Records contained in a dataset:

++++++++

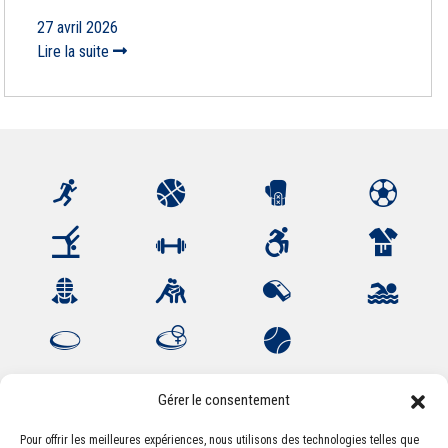
27 avril 2026
Lire la suite
Gérer le consentement
Pour offrir les meilleures expériences, nous utilisons des technologies telles que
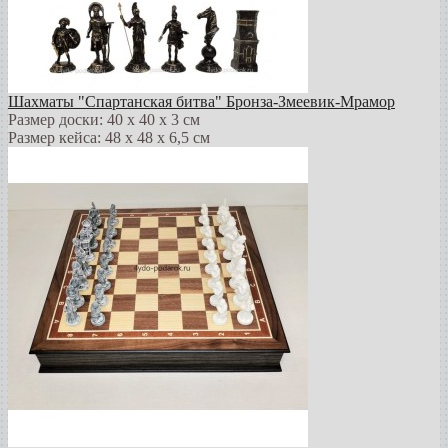
Шахматы "Спартанская битва" Бронза-Змеевик-Мрамор
Размер доски: 40 х 40 х 3 см
Размер кейса: 48 х 48 х 6,5 см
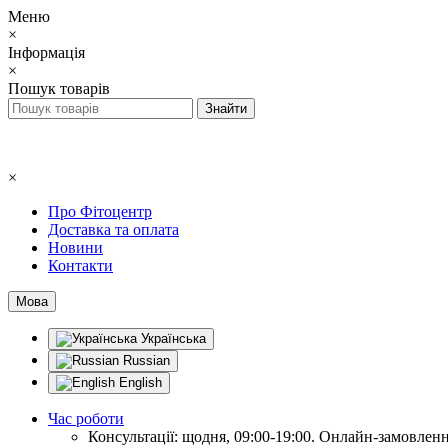
Меню
×
Інформація
×
Пошук товарів
×
Про Фітоцентр
Доставка та оплата
Новини
Контакти
Мова
Українська
Russian
English
Час роботи
Консультації: щодня, 09:00-19:00. Онлайн-замовлення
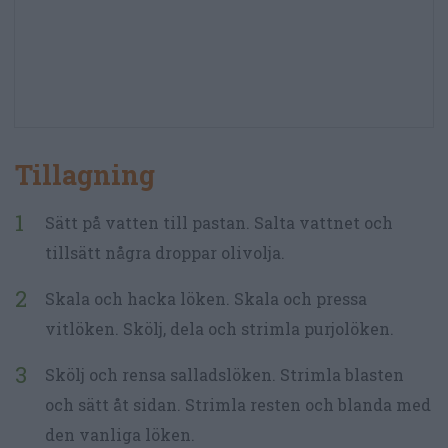
Tillagning
Sätt på vatten till pastan. Salta vattnet och
tillsätt några droppar olivolja.
Skala och hacka löken. Skala och pressa
vitlöken. Skölj, dela och strimla purjolöken.
Skölj och rensa salladslöken. Strimla blasten
och sätt åt sidan. Strimla resten och blanda med
den vanliga löken.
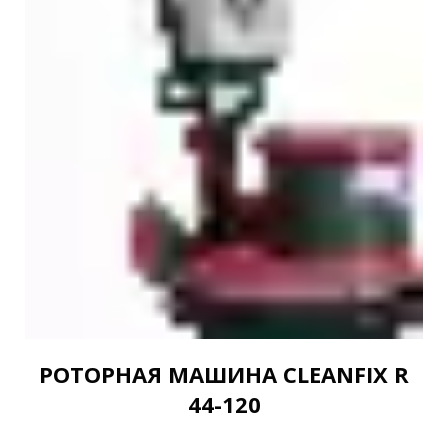
РОТОРНАЯ МАШИНА CLEANFIX R
44-120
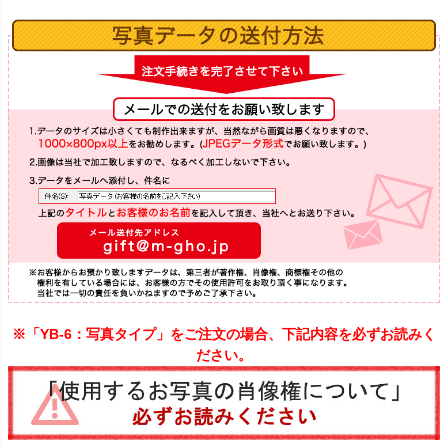
※「YB-6：写真タイプ」をご注文の場合、下記内容を必ずお読みく
ださい。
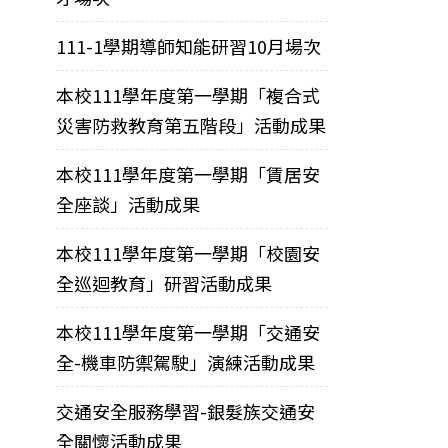
111-1學期導師知能研習10月場次
本校111學年度第一學期「複合式
災害防救教育第五階段」活動成果
本校111學年度第一學期「賃居安
全座談」活動成果
本校111學年度第一學期「校園安
全巡迴教育」研習活動成果
本校111學年度第一學期「交通安
全-機車防禦駕駛」演練活動成果
交通安全服務學習-銀髮族交通安
全關懷活動成果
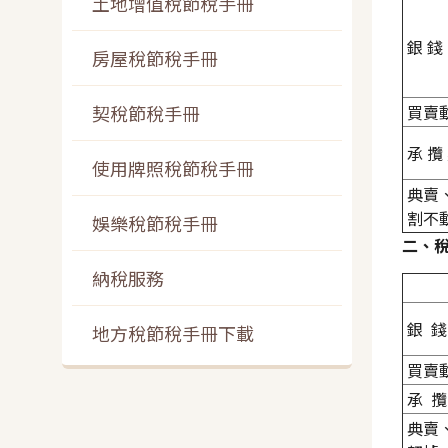
土地增值稅節稅手冊
銀 錢
房屋稅節稅手冊
契稅節稅手冊
買賣
承 攬
使用牌照稅節稅手冊
典賣
割不
娛樂稅節稅手冊
二、
納稅服務
銀 錢
地方稅節稅手冊下載
買賣
承 攬
典賣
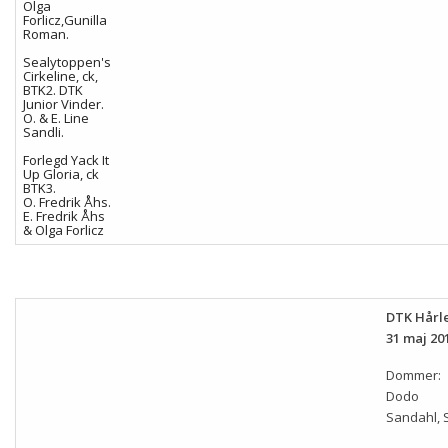
Olga
Forlicz,Gunilla
Roman.
Sealytoppen's
Cirkeline, ck,
BTK2. DTK
Junior Vinder.
O. & E. Line
Sandli.
Forlegd Yack It
Up Gloria, ck
BTK3.
O. Fredrik Åhs.
E. Fredrik Åhs
& Olga Forlicz
DTK Hårle
31 maj 20
Dommer:
Dodo
Sandahl, 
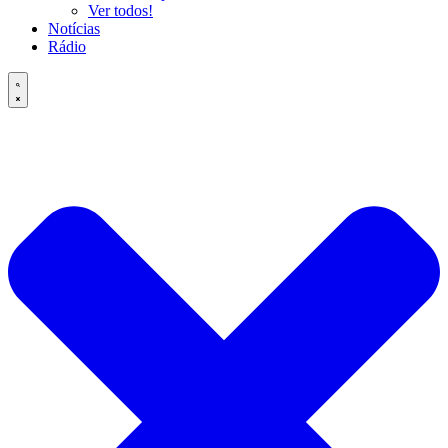
Ver todos!
Notícias
Rádio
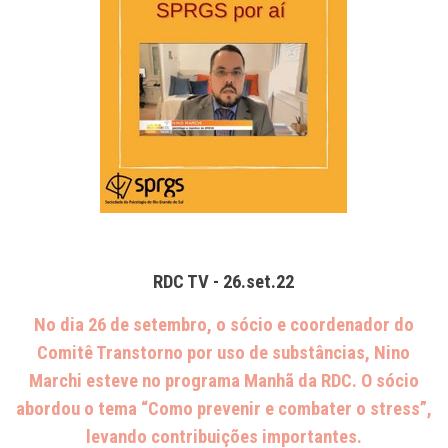
RDC TV - 26.set.22
No dia 26 de setembro, o sócio e coordenador do
Comitê Transtorno por uso de substâncias, Nino
Marchi esteve no programa Manhã da RDC. O sócio
abordou o tema “Como prevenir e combater o stress”,
levando contribuições importantes.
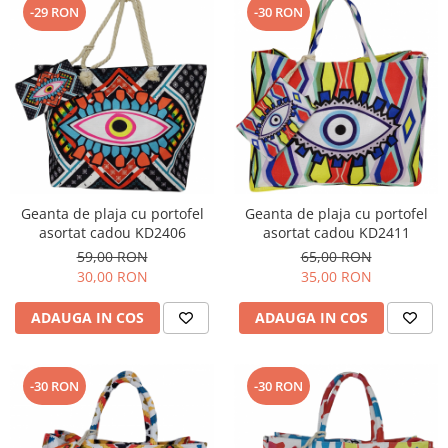
-29 RON
-30 RON
Geanta de plaja cu portofel
Geanta de plaja cu portofel
asortat cadou KD2406
asortat cadou KD2411
59,00 RON
65,00 RON
30,00 RON
35,00 RON
ADAUGA IN COS
ADAUGA IN COS
-30 RON
-30 RON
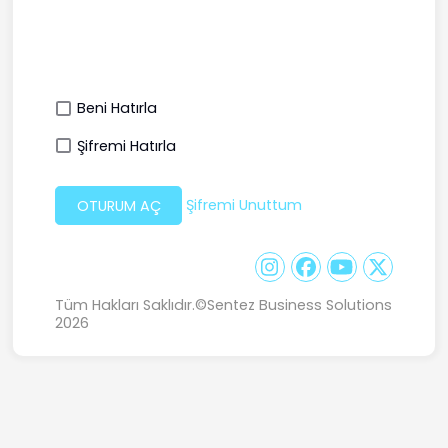
Beni Hatırla
Şifremi Hatırla
Şifremi Unuttum
OTURUM AÇ
Tüm Hakları Saklıdır.
©Sentez Business Solutions
2026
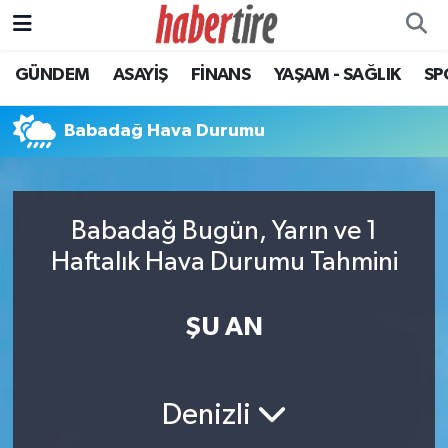
GÜNDEM
ASAYİŞ
FİNANS
YAŞAM - SAĞLIK
SP
Tire Nöbetçi Eczaneler
Tire Hava Durumu
Babadağ Hava Durumu
Tire Trafik Yoğunluk Haritası
Babadağ Bugün, Yarın ve 1
Süper Lig Puan Durumu ve Fikstür
Haftalık Hava Durumu Tahmini
Tüm Manşetler
ŞU AN
Son Dakika Haberleri
Haber Arşivi
Denizli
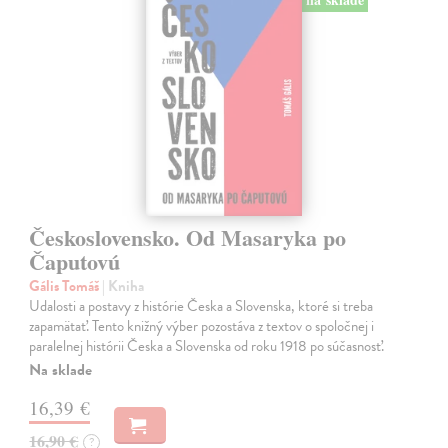
Československo. Od Masaryka po
Čaputovú
Gális Tomáš
| Kniha
Udalosti a postavy z histórie Česka a Slovenska, ktoré si treba
zapamätať. Tento knižný výber pozostáva z textov o spoločnej i
paralelnej histórii Česka a Slovenska od roku 1918 po súčasnosť.
Na sklade
16,39 €
16,90 €
?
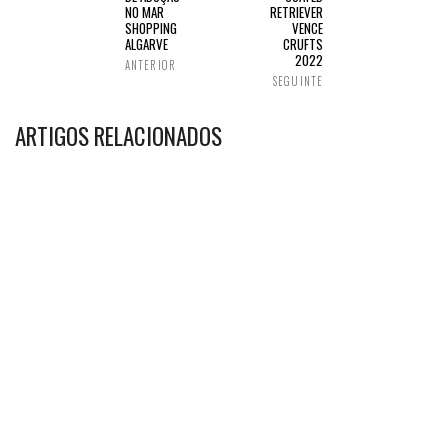
NO MAR
RETRIEVER
SHOPPING
VENCE
ALGARVE
CRUFTS
2022
ANTERIOR
SEGUINTE
ARTIGOS RELACIONADOS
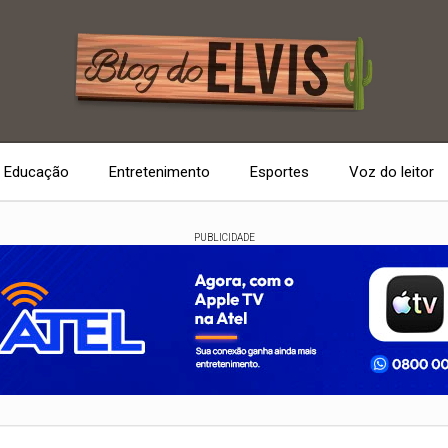
Educação
Entretenimento
Esportes
Voz do leitor
PUBLICIDADE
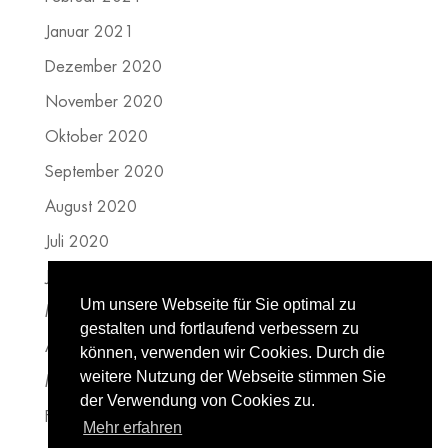
Januar 2021
Dezember 2020
November 2020
Oktober 2020
September 2020
August 2020
Juli 2020
Juni 2020
Um unsere Webseite für Sie optimal zu
Mai 2020
gestalten und fortlaufend verbessern zu
April 2020
können, verwenden wir Cookies. Durch die
weitere Nutzung der Webseite stimmen Sie
März 2020
der Verwendung von Cookies zu.
Februar 2020
Mehr erfahren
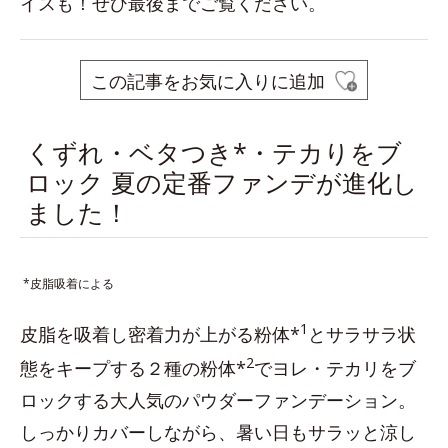
イスも！ぜひ最後までご覧ください。
この記事をお気に入りに追加
くずれ・ベタつき*・テカりをブ
ロック 夏の定番ファンデが進化し
ました！
*皮脂吸着による
1
皮脂を吸着し密着力が上がる粉体*
とサラサラ状
2
態をキープする２種の粉体*
でヨレ・テカリをブ
ロックする大人気のパウダーファンデーション。
しっかりカバーしながら、暑い日もサラッと涼し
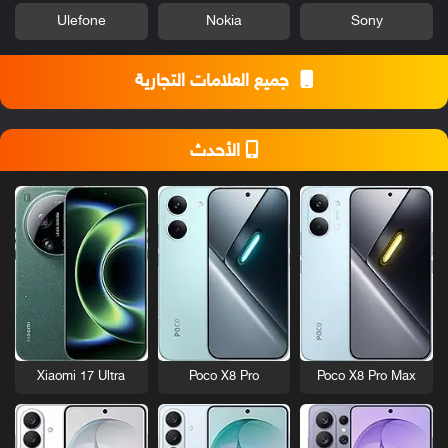
Ulefone
Nokia
Sony
جميع العلامات التجارية
الأحدث
Xiaomi 17 Ultra
Poco X8 Pro
Poco X8 Pro Max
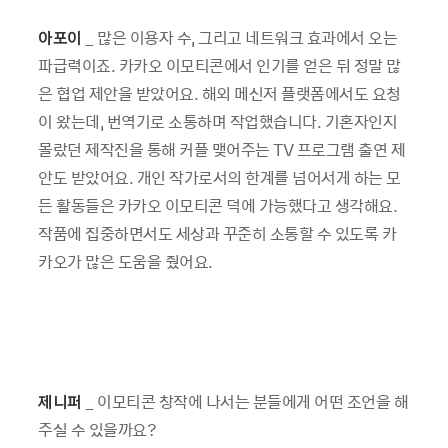
아포이
_ 많은 이용자 수, 그리고 네트워크 효과에서 오는
파급력이죠. 카카오 이모티콘에서 인기를 얻은 뒤 정말 많
은 협업 제안을 받았어요. 해외 메신저 플랫폼에서도 요청
이 왔는데, 번역기로 소통하며 작업했습니다. 기혼자인지
몰랐던 제작진을 통해 커플 맺어주는 TV 프로그램 출연 제
안도 받았어요. 개인 작가로서의 한계를 넘어서게 하는 모
든 활동들은 카카오 이모티콘 덕에 가능했다고 생각해요.
작품에 집중하면서도 세상과 꾸준히 소통할 수 있도록 카
카오가 많은 도움을 줬어요.
제니퍼
_ 이모티콘 창작에 나서는 분들에게 어떤 조언을 해
주실 수 있을까요?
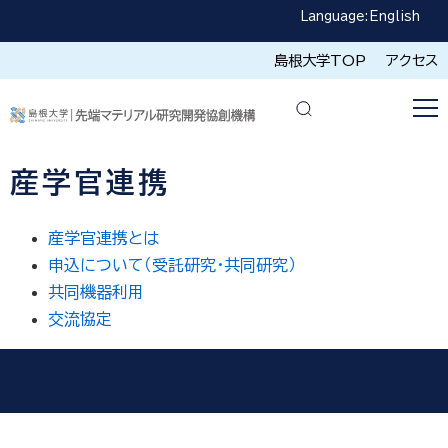
Language:
English
島根大学TOP
アクセス
産学官連携
産学官連携とは
申込について（受託研究・共同研究）
共同機器利用
交流協定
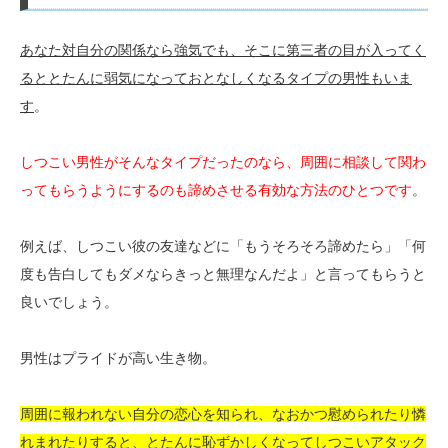
あなた対自分の関係なら強気でも、そこに第三者の目が入ってく
るととたんに弱気になっておとなしくなるタイプの男性もいま
す
。
しつこい男性がそんなタイプだったのなら、周囲に相談して関わ
ってもらうようにするのも諦めさせる有効な方法のひとつです
。
例えば、しつこい彼の友達などに「もうそろそろ諦めたら」「何
度も告白してもダメならきっと無理なんだよ」と言ってもらうと
良いでしょう。
男性はプライドが高い生き物。
周囲に報われない自分の恋心を知られ、なおかつ慰められたり憐
れまれたりすると、とたんに恥ずかしくなってしつこいアタック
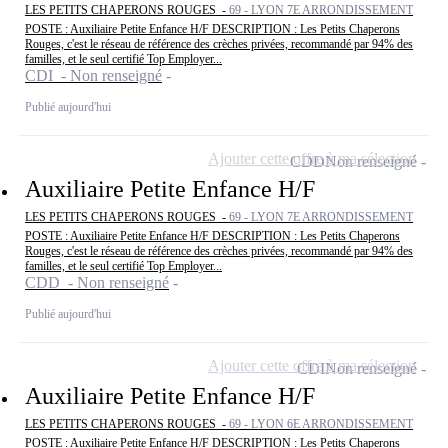
LES PETITS CHAPERONS ROUGES -
69 - LYON 7E ARRONDISSEMENT
POSTE : Auxiliaire Petite Enfance H/F DESCRIPTION : Les Petits Chaperons
Rouges, c'est le réseau de référence des crèches privées, recommandé par 94% des
familles, et le seul certifié Top Employer...
CDI - Non renseigné
Publié aujourd'hui
Ajouter cette offre à ma sélection
CDD
Non renseigné
Auxiliaire Petite Enfance H/F
LES PETITS CHAPERONS ROUGES -
69 - LYON 7E ARRONDISSEMENT
POSTE : Auxiliaire Petite Enfance H/F DESCRIPTION : Les Petits Chaperons
Rouges, c'est le réseau de référence des crèches privées, recommandé par 94% des
familles, et le seul certifié Top Employer...
CDD - Non renseigné
Publié aujourd'hui
Ajouter cette offre à ma sélection
CDI
Non renseigné
Auxiliaire Petite Enfance H/F
LES PETITS CHAPERONS ROUGES -
69 - LYON 6E ARRONDISSEMENT
POSTE : Auxiliaire Petite Enfance H/F DESCRIPTION : Les Petits Chaperons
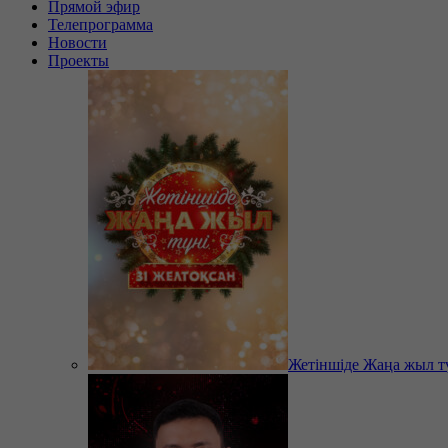
Прямой эфир
Телепрограмма
Новости
Проекты
Жетіншіде Жаңа жыл т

++++++++

ASSIGNMENT
Each entry above is to be written out again unchanged, apart from the pictures, which are left out.

WRITTEN SOLUTION
27 avril 2026
Lire la suite
Gérer le consentement
Pour offrir les meilleures expériences, nous utilisons des technologies telles que
Шахматы "Спартанская битва" Бронза-Змеевик-Мрамор
Размер доски: 40 х 40 х 3 см
Размер кейса: 48 х 48 х 6,5 см
Меню
×
Інформація
×
Пошук товарів
×
Про Фітоцентр
Доставка та оплата
Новини
Контакти
Мова
Українська
Russian
English
Час роботи
Консультації: щодня, 09:00-19:00. Онлайн-замовлення
Tillagning
Sätt på vatten till pastan. Salta vattnet och
tillsätt några droppar olivolja.
Skala och hacka löken. Skala och pressa
vitlöken. Skölj, dela och strimla purjolöken.
Skölj och rensa salladslöken. Strimla blasten
och sätt åt sidan. Strimla resten och blanda med
den vanliga löken.
РОТОРНАЯ МАШИНА CLEANFIX R
44-120
※「YB-6：写真タイプ」をご注文の場合、下記内容を必ずお読みく
ださい。
111-1學期導師知能研習10月場次
本校111學年度第一學期「複合式
災害防救教育第五階段」活動成果
本校111學年度第一學期「賃居安
全座談」活動成果
本校111學年度第一學期「校園安
全巡迴教育」研習活動成果
本校111學年度第一學期「交通安
全-機車防禦駕駛」演練活動成果
交通安全服務學習-銀髮族交通安
全關懷活動成果
土地增值稅節稅手冊
銀 錢
房屋稅節稅手冊
契稅節稅手冊
買賣
承 攬
使用牌照稅節稅手冊
典賣
割不
娛樂稅節稅手冊
二、
納稅服務
銀 錢
地方稅節稅手冊下載
買賣
承 攬
典賣
Olga
Forlicz,Gunilla
Roman.
Sealytoppen's
Cirkeline, ck,
BTK2. DTK
Junior Vinder.
O. & E. Line
Sandli.
Forlegd Yack It
Up Gloria, ck
BTK3.
O. Fredrik Åhs.
E. Fredrik Åhs
& Olga Forlicz
DTK Hårle
31 maj 20
Dommer:
Dodo
Sandahl, 
Ver todos!
Notícias
Rádio
RDC TV - 26.set.22
No dia 26 de setembro, o sócio e coordenador do
Comitê Transtorno por uso de substâncias, Nino
Marchi esteve no programa Manhã da RDC. O sócio
abordou o tema “Como prevenir e combater o stress”,
levando contribuições importantes.
-29 RON
-30 RON
Geanta de plaja cu portofel
Geanta de plaja cu portofel
asortat cadou KD2406
asortat cadou KD2411
59,00 RON
65,00 RON
30,00 RON
35,00 RON
ADAUGA IN COS
ADAUGA IN COS
-30 RON
-30 RON
Beni Hatırla
Şifremi Hatırla
Şifremi Unuttum
OTURUM AÇ
Tüm Hakları Saklıdır.
©Sentez Business Solutions
2026
GÜNDEM
ASAYİŞ
FİNANS
YAŞAM - SAĞLIK
SP
Tire Nöbetçi Eczaneler
Tire Hava Durumu
Babadağ Hava Durumu
Tire Trafik Yoğunluk Haritası
Babadağ Bugün, Yarın ve 1
Süper Lig Puan Durumu ve Fikstür
Haftalık Hava Durumu Tahmini
Tüm Manşetler
ŞU AN
Son Dakika Haberleri
Haber Arşivi
Denizli
Československo. Od Masaryka po
Čaputovú
Gális Tomáš
| Kniha
Udalosti a postavy z histórie Česka a Slovenska, ktoré si treba
zapamätať. Tento knižný výber pozostáva z textov o spoločnej i
paralelnej histórii Česka a Slovenska od roku 1918 po súčasnosť.
Na sklade
16,39 €
16,90 €
?
NO MAR
RETRIEVER
SHOPPING
VENCE
ALGARVE
CRUFTS
2022
ANTERIOR
SEGUINTE
ARTIGOS RELACIONADOS
Educação
Entretenimento
Esportes
Voz do leitor
PUBLICIDADE
Januar 2021
Dezember 2020
November 2020
Oktober 2020
September 2020
August 2020
Juli 2020
Juni 2020
Um unsere Webseite für Sie optimal zu
Mai 2020
gestalten und fortlaufend verbessern zu
April 2020
können, verwenden wir Cookies. Durch die
weitere Nutzung der Webseite stimmen Sie
März 2020
der Verwendung von Cookies zu.
Februar 2020
Mehr erfahren
イスも！ぜひ最後までご覧ください。
この記事をお気に入りに追加
くずれ・ベタつき*・テカりをブ
ロック 夏の定番ファンデが進化し
ました！
*皮脂吸着による
1
皮脂を吸着し密着力が上がる粉体*
とサラサラ状
2
態をキープする２種の粉体*
でヨレ・テカリをブ
ロックする大人気のパウダーファンデーション。
しっかりカバーしながら、暑い日もサラッと涼し
Ulefone
Nokia
Sony
جميع العلامات التجارية
الأحدث
Xiaomi 17 Ultra
Poco X8 Pro
Poco X8 Pro Max
아포이
_ 많은 이용자 수, 그리고 네트워크 효과에서 오는
파급력이죠. 카카오 이모티콘에서 인기를 얻은 뒤 정말 많
은 협업 제안을 받았어요. 해외 메신저 플랫폼에서도 요청
이 왔는데, 번역기로 소통하며 작업했습니다. 기혼자인지
몰랐던 제작진을 통해 커플 맺어주는 TV 프로그램 출연 제
안도 받았어요. 개인 작가로서의 한계를 넘어서게 하는 모
든 활동들은 카카오 이모티콘 덕에 가능했다고 생각해요.
작품에 집중하면서도 세상과 꾸준히 소통할 수 있도록 카
카오가 많은 도움을 줬어요.
제니퍼
_ 이모티콘 창작에 나서는 분들에게 어떤 조언을 해
주실 수 있을까요?
Language:
English
島根大学TOP
アクセス
産学官連携
産学官連携とは
申込について（受託研究・共同研究）
共同機器利用
交流協定
あなた対自分の関係なら強気でも、そこに第三者の目が入ってく
るととたんに弱気になっておとなしくなるタイプの男性もいま
す
。
しつこい男性がそんなタイプだったのなら、周囲に相談して関わ
ってもらうようにするのも諦めさせる有効な方法のひとつです
。
例えば、しつこい彼の友達などに「もうそろそろ諦めたら」「何
度も告白してもダメならきっと無理なんだよ」と言ってもらうと
良いでしょう。
男性はプライドが高い生き物。
周囲に報われない自分の恋心を知られ、なおかつ慰められたり憐
れまれたりすると、とたんに恥ずかしくなってしつこいアタック
LES PETITS CHAPERONS ROUGES -
69 - LYON 7E ARRONDISSEMENT
POSTE : Auxiliaire Petite Enfance H/F DESCRIPTION : Les Petits Chaperons
Rouges, c'est le réseau de référence des crèches privées, recommandé par 94% des
familles, et le seul certifié Top Employer...
CDI - Non renseigné
Publié aujourd'hui
Ajouter cette offre à ma sélection
CDD
Non renseigné
Auxiliaire Petite Enfance H/F
LES PETITS CHAPERONS ROUGES -
69 - LYON 7E ARRONDISSEMENT
POSTE : Auxiliaire Petite Enfance H/F DESCRIPTION : Les Petits Chaperons
Rouges, c'est le réseau de référence des crèches privées, recommandé par 94% des
familles, et le seul certifié Top Employer...
CDD - Non renseigné
Publié aujourd'hui
Ajouter cette offre à ma sélection
CDI
Non renseigné
Auxiliaire Petite Enfance H/F
LES PETITS CHAPERONS ROUGES -
69 - LYON 6E ARRONDISSEMENT
POSTE : Auxiliaire Petite Enfance H/F DESCRIPTION : Les Petits Chaperons
Прямой эфир
Телепрограмма
Новости
Проекты
Жетіншіде Жаңа жыл т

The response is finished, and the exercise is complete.